WORK TO BE COMPLETED: Give back each line of the material that contains the word "DAVID".

DATA LISTING:
-=-=-=-=-

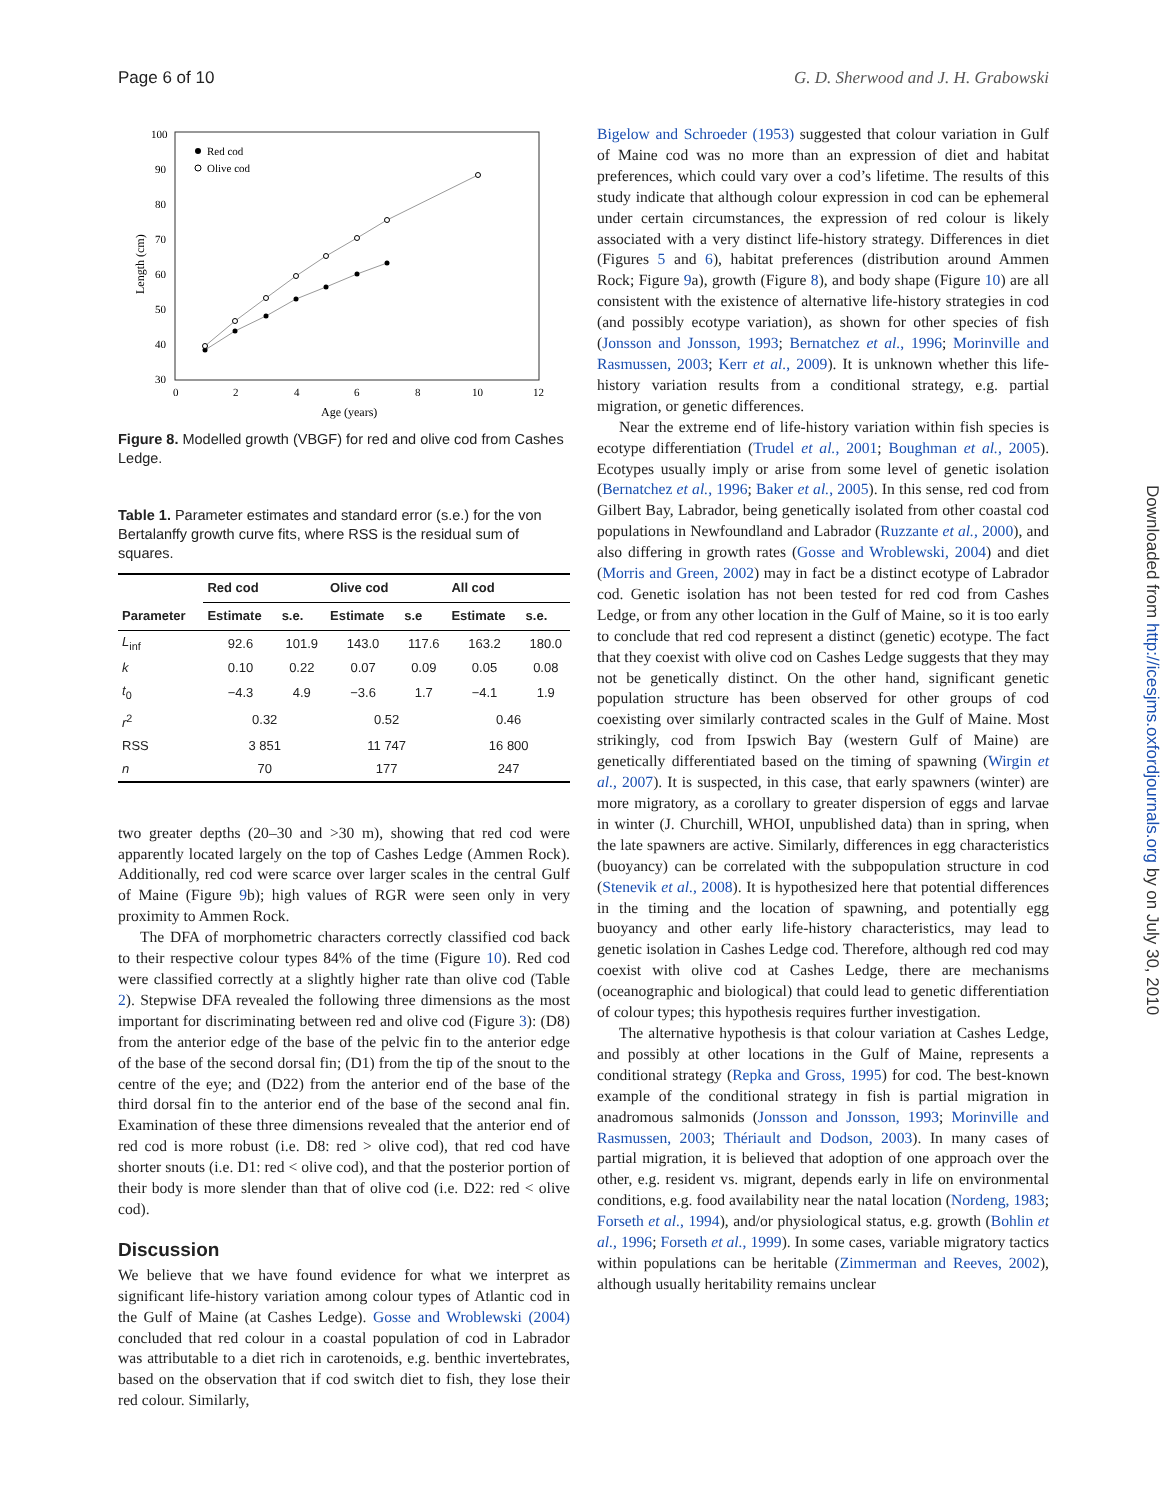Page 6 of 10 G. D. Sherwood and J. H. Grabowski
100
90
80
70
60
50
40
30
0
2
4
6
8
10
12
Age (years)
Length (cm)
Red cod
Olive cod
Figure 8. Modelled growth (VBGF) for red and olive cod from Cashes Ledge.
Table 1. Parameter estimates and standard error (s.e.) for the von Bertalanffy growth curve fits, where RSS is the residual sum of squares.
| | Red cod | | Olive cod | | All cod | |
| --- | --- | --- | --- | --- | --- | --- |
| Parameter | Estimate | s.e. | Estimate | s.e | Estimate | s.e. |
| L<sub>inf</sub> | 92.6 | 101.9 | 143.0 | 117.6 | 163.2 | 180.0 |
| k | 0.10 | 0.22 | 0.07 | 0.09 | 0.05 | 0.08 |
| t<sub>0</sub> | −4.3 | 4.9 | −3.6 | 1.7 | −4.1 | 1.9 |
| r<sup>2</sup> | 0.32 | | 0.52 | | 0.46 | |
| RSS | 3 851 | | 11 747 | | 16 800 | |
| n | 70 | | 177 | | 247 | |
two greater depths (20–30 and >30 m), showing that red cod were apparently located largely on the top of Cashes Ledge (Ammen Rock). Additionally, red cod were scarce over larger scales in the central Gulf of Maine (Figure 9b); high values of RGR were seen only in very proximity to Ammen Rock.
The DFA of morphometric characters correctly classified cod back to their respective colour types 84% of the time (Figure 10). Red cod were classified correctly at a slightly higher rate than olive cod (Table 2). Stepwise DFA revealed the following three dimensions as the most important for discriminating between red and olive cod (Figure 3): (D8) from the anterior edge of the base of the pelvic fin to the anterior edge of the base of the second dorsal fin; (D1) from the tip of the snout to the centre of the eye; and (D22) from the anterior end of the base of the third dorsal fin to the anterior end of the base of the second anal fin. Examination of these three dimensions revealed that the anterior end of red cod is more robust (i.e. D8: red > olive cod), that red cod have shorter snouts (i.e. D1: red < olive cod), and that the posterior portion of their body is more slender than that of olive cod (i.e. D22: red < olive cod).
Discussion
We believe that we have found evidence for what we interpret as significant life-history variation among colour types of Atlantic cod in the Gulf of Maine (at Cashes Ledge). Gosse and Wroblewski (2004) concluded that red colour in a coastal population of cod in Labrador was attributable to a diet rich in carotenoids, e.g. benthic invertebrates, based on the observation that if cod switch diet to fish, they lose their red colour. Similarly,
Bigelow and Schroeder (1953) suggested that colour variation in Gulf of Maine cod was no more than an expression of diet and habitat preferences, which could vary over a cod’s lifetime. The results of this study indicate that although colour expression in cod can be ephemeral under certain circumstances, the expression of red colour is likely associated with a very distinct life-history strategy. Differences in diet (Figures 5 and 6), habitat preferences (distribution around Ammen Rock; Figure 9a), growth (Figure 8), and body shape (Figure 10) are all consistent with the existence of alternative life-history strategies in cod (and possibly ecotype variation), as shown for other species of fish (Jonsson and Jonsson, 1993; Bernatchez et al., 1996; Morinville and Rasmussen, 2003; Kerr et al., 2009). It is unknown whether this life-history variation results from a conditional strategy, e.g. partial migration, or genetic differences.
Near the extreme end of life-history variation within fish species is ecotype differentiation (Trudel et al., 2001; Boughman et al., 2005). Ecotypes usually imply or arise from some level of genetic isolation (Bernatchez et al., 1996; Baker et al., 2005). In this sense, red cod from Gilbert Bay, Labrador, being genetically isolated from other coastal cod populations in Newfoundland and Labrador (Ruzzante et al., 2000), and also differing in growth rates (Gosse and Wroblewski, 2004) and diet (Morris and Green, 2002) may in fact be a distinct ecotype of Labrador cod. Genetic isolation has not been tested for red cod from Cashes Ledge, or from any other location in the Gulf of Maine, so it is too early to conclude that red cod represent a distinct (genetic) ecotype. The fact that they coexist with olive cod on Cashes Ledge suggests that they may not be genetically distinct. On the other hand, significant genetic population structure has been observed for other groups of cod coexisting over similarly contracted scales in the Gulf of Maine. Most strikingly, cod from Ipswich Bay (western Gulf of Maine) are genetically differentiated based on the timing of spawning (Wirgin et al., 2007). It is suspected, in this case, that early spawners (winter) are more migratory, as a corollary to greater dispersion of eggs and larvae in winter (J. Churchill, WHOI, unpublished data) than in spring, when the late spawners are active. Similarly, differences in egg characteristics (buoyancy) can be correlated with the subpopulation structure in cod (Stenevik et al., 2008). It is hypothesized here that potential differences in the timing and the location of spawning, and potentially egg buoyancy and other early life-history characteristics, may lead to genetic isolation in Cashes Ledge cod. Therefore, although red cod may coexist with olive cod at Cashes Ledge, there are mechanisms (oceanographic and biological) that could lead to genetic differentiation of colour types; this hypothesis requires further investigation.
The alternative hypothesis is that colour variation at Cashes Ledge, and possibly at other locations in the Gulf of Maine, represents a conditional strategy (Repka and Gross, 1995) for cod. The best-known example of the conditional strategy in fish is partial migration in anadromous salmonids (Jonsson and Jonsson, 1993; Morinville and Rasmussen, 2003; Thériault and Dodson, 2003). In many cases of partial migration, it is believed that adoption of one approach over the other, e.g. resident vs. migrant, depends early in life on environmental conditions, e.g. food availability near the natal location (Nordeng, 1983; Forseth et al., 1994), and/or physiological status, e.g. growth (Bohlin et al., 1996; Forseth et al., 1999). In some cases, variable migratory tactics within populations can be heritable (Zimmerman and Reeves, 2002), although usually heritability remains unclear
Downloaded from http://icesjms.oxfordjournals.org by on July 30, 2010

-=-=-=-=-

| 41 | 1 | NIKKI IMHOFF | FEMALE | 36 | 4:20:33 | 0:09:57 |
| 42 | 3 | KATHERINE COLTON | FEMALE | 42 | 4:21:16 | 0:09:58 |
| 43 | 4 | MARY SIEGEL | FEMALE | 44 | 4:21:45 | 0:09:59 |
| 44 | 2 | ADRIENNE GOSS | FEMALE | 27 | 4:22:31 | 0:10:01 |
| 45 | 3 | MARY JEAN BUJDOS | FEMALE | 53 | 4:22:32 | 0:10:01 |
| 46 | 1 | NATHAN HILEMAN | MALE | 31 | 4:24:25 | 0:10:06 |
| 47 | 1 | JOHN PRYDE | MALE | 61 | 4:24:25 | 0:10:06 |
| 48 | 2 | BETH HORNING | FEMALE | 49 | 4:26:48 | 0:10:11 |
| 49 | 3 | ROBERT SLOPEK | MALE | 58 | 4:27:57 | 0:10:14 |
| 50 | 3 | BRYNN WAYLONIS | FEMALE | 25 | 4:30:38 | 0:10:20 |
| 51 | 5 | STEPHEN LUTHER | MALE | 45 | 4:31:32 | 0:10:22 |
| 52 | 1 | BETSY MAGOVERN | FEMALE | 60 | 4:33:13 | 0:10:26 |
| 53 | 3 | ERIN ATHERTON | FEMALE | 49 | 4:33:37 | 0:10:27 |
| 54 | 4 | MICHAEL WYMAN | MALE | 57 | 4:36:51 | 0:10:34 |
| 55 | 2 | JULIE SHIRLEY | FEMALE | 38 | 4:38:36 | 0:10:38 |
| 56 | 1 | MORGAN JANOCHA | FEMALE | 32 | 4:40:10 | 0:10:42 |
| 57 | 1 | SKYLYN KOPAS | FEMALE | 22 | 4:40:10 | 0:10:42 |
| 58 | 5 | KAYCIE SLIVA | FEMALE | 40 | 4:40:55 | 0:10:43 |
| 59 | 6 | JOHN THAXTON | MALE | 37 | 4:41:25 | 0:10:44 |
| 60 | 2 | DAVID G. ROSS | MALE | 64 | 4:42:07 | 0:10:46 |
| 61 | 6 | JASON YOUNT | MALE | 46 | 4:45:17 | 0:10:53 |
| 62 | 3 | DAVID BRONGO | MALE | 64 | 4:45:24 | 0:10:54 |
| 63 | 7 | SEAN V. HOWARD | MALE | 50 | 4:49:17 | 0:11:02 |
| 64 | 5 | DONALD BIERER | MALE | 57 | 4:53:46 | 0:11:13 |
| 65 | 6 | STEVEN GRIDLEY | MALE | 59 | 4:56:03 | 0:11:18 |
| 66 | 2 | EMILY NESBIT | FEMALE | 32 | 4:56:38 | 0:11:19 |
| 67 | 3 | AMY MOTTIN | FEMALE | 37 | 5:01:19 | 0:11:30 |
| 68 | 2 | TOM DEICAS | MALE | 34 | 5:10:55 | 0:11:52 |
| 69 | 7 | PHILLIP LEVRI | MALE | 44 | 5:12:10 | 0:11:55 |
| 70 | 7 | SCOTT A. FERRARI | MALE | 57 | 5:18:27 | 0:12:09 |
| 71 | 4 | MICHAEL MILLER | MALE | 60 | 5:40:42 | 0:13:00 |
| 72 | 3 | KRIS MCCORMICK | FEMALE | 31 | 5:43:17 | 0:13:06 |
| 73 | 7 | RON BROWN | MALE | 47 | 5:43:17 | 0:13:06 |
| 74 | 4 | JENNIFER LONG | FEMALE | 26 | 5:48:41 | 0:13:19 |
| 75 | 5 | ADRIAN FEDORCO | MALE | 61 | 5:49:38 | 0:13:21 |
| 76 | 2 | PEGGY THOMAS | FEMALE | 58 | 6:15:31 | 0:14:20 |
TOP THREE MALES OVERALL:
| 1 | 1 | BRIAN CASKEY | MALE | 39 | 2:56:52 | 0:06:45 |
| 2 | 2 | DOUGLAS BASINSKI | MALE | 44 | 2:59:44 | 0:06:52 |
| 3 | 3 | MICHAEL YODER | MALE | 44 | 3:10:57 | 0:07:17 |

-=-=-=-=-

OUTPUT FOR THIS TASK:
| 60 | 2 | DAVID G. ROSS | MALE | 64 | 4:42:07 | 0:10:46 |
| 62 | 3 | DAVID BRONGO | MALE | 64 | 4:45:24 | 0:10:54 |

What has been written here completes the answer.